Agarwal’s family trust withdraws EoI for Jet Air

Tuesday 13th August 2019 16:02 EDT

In a big blow to Jet Airways’ revival hopes, mining and metal baron Anil Agarwal’s family trust Volcan Investments (VI) has withdrawn its expression of interest (EoI) for the grounded airline. VI was among three international entities who had submitted their EoIs for Jet till deadline of last Saturday and now two little-known players - Avantulo Group and RA Creator - are left in the fray.

Volcan withdrew hours after Jet’s 24% stakeholder Etihad said it did not submit an EoI due to “unresolved issues concerning Jet’s liabilities” and it is “neither feasible for nor responsible of Etihad to reinvest in Jet at this time.” Anil Agarwal said in a statement: “The EoI for Jet Airways by Volcan was exploratory in nature. On further evaluation and considering other priorities, we intend to not to pursue this further. Jet Airways was the pioneer to open skies in India after Air India.. a world class airline with finest team and connected numerous global and domestic destinations. India is amongst the largest and fastest growing aviation markets in the world and I am sure many airlines and investors will look at this opportunity.”

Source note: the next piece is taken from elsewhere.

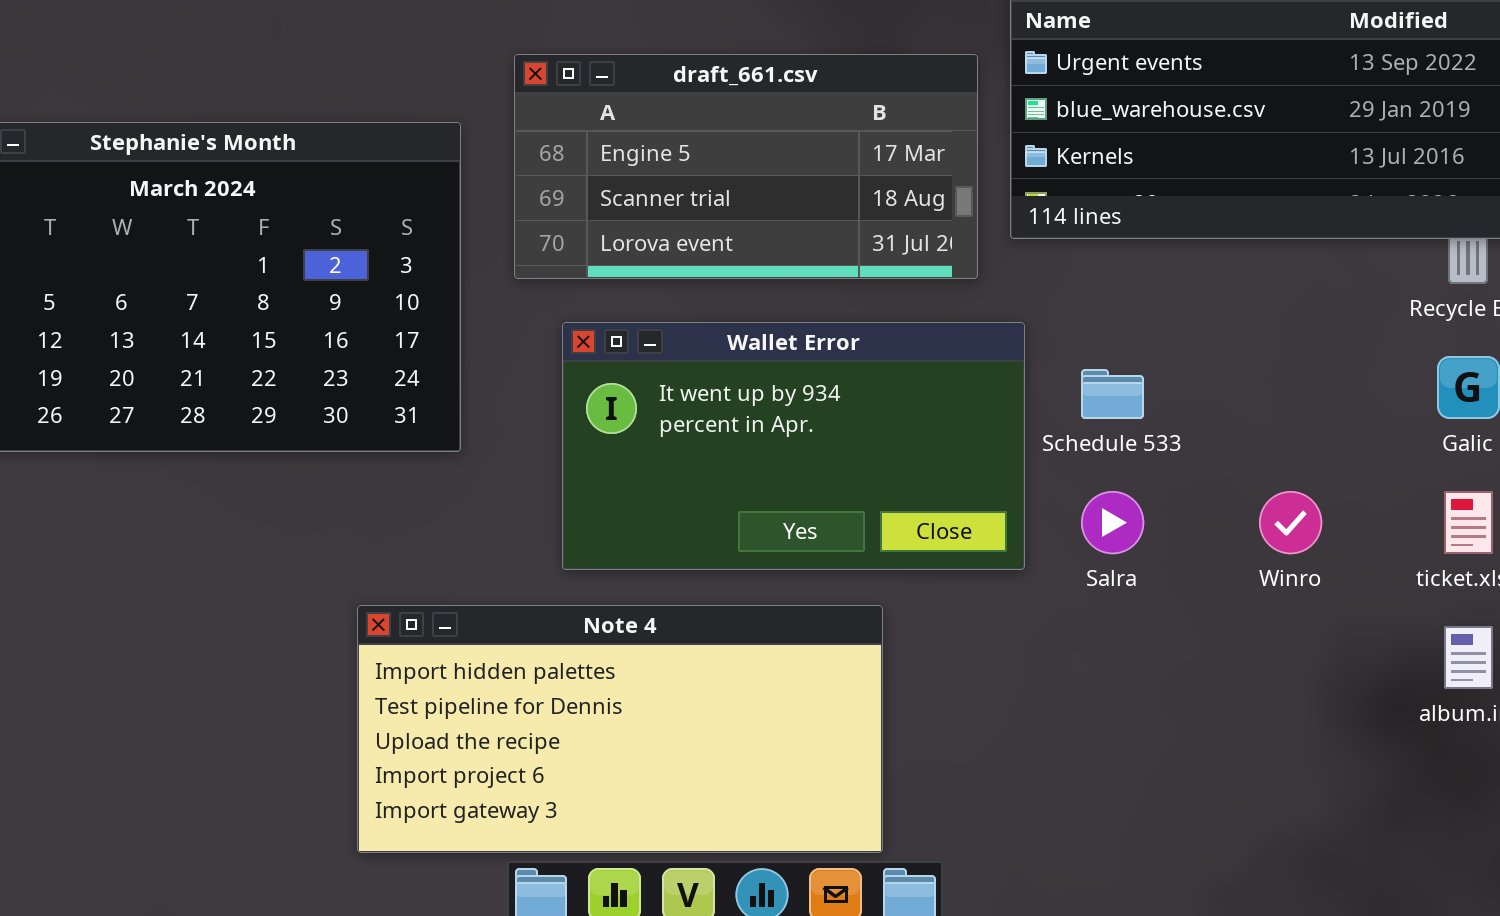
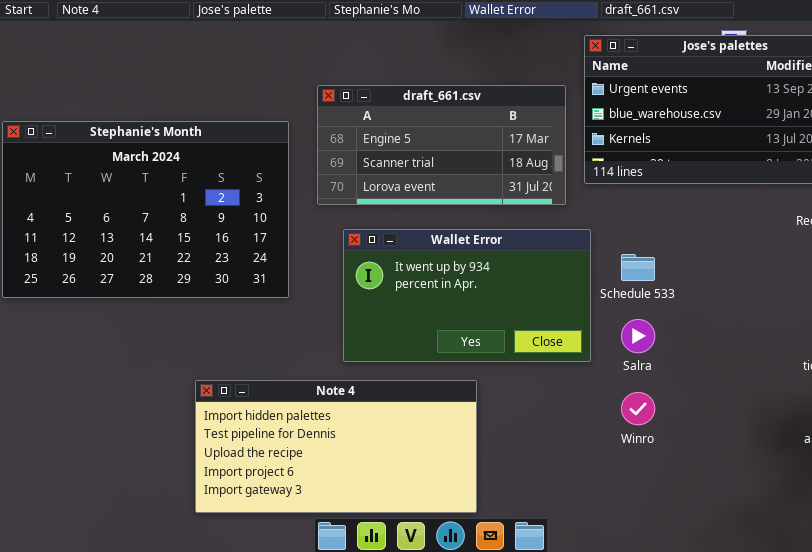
Winro: [1259,491,1322,554] -> [621,392,655,425], moved
Note 4: [357,605,883,853] -> [195,380,477,513], moved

The resolution professional (RP) handling Jet case after SBI took the airline to insolvency court has so far received claims for payment of about £ 2.4 billion from Jet by different stakeholders. It has accepted claims from 33 banks for £846.2 million and is examining the remaining payables sought by employees and other creditors.

Bidders to submit plan by Sept 12

The insolvency proceedings started on June 20 when lender State Bank of India took Jet to the NCLT after failing to find any suitor to take over the airline. The bankruptcy court had ordered a speedy resolution - within 90 days - considering the “national importance” of the matter. India had three full service carriers (FSCs) - Air India, Jet and Vistara - till April 17, and now there are only two. Air India itself faces an uncertain future with the government planning to start its divestment process.

“India may no longer be the world’s fastest growing aviation market, but it’s a steadily growing one. A market of this size needs two FSCs that can fly passengers between India and other parts of the world like the Americas, Australia, Europe and Africa - non-stop. We really hope at least one of them, AI or Jet, gets a solid buyer. Otherwise we will continue to be a rich catchment area for medium- to long-haul flights,” said a senior airline official, who did not wish to be named.